> [Page excerpt]
◇ ◇ ◇ ◇ ◇

Blog
SpaceX Offers $60B for Cursor and Redwood Materials Cuts Another 10%
SpaceX floats a $60B option to buy Cursor while Redwood Materials restructures again—plus a $40M seed for agents that learn like toddlers.
Published April 22, 2026
The biggest story this week is SpaceX's option to buy Cursor for $60 billion. That's not a typo. SpaceX announced a partnership to build "next generation coding and knowledge work AI" and embedded a clause that lets it either pay Cursor $10 billion for the work or acquire the company outright for $60 billion later this year.
The deal gives Cursor access to Colossus, SpaceX's 200,000-GPU supercomputer, and positions Elon Musk's space company as a serious contender in the AI coding race. Business Insider notes this is part of Musk's broader push to turn SpaceX into an AI player ahead of a potential record-breaking IPO.

◇ ◇ ◇ ◇ ◇

> [Records shown]
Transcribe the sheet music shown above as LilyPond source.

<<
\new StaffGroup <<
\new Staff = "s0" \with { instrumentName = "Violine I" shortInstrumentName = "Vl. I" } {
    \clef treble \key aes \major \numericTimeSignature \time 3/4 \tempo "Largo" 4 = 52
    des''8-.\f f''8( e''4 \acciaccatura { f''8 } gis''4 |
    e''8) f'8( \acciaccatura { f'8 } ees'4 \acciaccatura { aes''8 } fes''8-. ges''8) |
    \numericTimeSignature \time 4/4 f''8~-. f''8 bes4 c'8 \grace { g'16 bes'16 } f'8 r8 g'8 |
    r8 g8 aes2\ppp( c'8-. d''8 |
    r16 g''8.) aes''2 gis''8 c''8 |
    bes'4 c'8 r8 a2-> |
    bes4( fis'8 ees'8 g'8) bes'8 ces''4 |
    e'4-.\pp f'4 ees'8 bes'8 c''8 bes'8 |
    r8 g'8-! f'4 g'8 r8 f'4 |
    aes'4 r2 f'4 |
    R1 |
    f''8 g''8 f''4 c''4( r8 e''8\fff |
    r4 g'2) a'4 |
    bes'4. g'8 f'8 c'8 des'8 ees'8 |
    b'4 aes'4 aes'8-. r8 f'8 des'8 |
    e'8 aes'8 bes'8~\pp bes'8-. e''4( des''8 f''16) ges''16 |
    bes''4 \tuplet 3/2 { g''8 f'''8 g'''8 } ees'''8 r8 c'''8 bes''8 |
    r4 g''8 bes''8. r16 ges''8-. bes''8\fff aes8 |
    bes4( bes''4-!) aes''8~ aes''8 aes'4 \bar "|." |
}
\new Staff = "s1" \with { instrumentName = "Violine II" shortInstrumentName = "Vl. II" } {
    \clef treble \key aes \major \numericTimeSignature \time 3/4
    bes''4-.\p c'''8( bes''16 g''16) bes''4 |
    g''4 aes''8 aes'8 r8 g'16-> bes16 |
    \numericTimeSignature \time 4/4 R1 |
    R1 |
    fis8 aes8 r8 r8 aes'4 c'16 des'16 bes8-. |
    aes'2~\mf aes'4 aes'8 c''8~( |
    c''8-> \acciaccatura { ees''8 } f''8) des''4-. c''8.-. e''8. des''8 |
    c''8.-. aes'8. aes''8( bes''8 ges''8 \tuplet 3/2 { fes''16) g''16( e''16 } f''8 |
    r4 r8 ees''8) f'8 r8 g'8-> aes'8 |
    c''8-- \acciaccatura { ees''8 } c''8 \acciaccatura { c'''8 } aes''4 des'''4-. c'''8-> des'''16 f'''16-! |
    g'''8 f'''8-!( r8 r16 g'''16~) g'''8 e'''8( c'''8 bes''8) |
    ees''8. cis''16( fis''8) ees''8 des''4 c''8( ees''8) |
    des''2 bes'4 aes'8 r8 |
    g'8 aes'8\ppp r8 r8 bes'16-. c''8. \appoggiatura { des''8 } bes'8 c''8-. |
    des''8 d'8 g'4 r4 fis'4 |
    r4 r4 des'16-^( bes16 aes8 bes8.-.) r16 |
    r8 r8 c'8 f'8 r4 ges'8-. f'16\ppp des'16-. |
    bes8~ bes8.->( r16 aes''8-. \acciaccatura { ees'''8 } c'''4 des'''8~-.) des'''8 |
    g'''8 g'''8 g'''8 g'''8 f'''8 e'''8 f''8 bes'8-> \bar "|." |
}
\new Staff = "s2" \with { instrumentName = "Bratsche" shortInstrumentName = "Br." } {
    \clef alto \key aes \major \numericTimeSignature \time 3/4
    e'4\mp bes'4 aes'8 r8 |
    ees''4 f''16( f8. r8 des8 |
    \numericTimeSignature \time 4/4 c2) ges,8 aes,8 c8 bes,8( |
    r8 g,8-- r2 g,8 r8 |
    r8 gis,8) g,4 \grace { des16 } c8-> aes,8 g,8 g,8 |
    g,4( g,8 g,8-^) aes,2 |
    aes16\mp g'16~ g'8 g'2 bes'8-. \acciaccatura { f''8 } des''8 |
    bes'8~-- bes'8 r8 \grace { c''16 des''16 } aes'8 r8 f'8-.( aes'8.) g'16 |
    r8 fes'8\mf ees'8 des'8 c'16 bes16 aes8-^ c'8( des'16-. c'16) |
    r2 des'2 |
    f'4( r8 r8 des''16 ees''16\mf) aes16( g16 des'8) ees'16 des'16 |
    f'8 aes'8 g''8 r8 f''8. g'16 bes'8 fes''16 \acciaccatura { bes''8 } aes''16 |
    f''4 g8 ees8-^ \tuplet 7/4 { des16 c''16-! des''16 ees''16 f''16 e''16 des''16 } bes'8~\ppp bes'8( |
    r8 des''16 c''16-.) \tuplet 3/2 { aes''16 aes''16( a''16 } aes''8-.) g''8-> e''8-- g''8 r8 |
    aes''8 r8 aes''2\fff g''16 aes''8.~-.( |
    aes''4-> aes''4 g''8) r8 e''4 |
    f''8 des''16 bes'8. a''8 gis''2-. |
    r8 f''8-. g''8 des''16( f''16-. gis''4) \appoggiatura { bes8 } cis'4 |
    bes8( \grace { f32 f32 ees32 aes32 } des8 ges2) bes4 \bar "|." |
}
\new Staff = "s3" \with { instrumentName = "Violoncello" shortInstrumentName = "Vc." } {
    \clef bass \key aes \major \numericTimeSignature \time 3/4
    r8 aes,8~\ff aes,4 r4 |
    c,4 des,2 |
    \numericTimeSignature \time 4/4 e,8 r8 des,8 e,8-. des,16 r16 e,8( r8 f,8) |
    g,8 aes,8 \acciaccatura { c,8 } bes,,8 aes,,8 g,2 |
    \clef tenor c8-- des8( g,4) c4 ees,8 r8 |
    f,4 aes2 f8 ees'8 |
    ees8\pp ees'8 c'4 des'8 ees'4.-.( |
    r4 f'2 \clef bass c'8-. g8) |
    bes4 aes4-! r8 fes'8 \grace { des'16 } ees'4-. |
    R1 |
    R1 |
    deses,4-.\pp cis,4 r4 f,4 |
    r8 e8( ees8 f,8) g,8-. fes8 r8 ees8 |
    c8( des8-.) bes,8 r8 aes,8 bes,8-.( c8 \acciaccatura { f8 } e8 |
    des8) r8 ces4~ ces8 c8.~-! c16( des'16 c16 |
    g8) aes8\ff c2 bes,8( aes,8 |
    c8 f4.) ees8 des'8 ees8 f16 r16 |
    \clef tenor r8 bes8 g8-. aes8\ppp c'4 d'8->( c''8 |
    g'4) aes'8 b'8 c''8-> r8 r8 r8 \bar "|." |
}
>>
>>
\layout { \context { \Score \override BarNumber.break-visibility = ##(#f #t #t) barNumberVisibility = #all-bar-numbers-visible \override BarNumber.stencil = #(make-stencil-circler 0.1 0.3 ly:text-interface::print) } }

◇ ◇ ◇ ◇ ◇

> [Work instruction 1]
Say whether each statement agrees with the blog post on SpaceX and Cursor. Answer yes or no, and quote the words from the post that decide it.
(a) SpaceX's Colossus supercomputer has 200,000 GPUs.
(b) The clause lets SpaceX acquire Cursor outright for $10 billion.
(c) The post was published in April 2026.
> [Work instruction 2]
Reproduce the part of the blog post on SpaceX and Cursor that starts with "Published April 22, 2026" and goes on through "later this year.".
> [Work instruction 3]
Go on with the blog post on SpaceX and Cursor from the point where it stops.

> [Task response 1]
(a) Yes: "Colossus, SpaceX's 200,000-GPU supercomputer"
(b) No: "pay Cursor $10 billion for the work or acquire the company outright for $60 billion later this year"
(c) Yes: "Published April 22, 2026"

> [Task response 2]
Published April 22, 2026
The biggest story this week is SpaceX's option to buy Cursor for $60 billion. That's not a typo. SpaceX announced a partnership to build "next generation coding and knowledge work AI" and embedded a clause that lets it either pay Cursor $10 billion for the work or acquire the company outright for $60 billion later this year.

> [Task response 3]
The $60B valuation feels aggressive for a coding tool, even one as popular as Cursor. But the strategic calculus makes sense if you squint: SpaceX needs AI tooling for its engineering workflows, Cursor needs compute at scale, and Musk gets another chip in the AI arms race. Whether the option gets exercised depends entirely on how much progress they make in the next few months—and whether Cursor's valuation holds up under scrutiny.
Redwood Materials restructures again
Redwood Materials laid off 10% of its workforce this week as it pivots harder into energy storage. The battery recycling company cut 5% back in November, so this is the second round in five months.
The timing is awkward. Redwood closed a $425 million funding round in January that pushed its valuation above $6 billion. Now it's shedding headcount to chase a new line of business. The energy storage market is real—Meta just announced plans for up to 1 GW of 100+ hour storage with Noon Energy—but pivoting into it mid-growth means Redwood is betting it can compete on a new product before recycling margins tighten.
The cuts feel like a signal that the original recycling thesis isn't scaling as smoothly as projected. That or the energy storage opportunity is big enough to justify the disruption. Either way, two rounds of layoffs in half a year isn't a confidence builder.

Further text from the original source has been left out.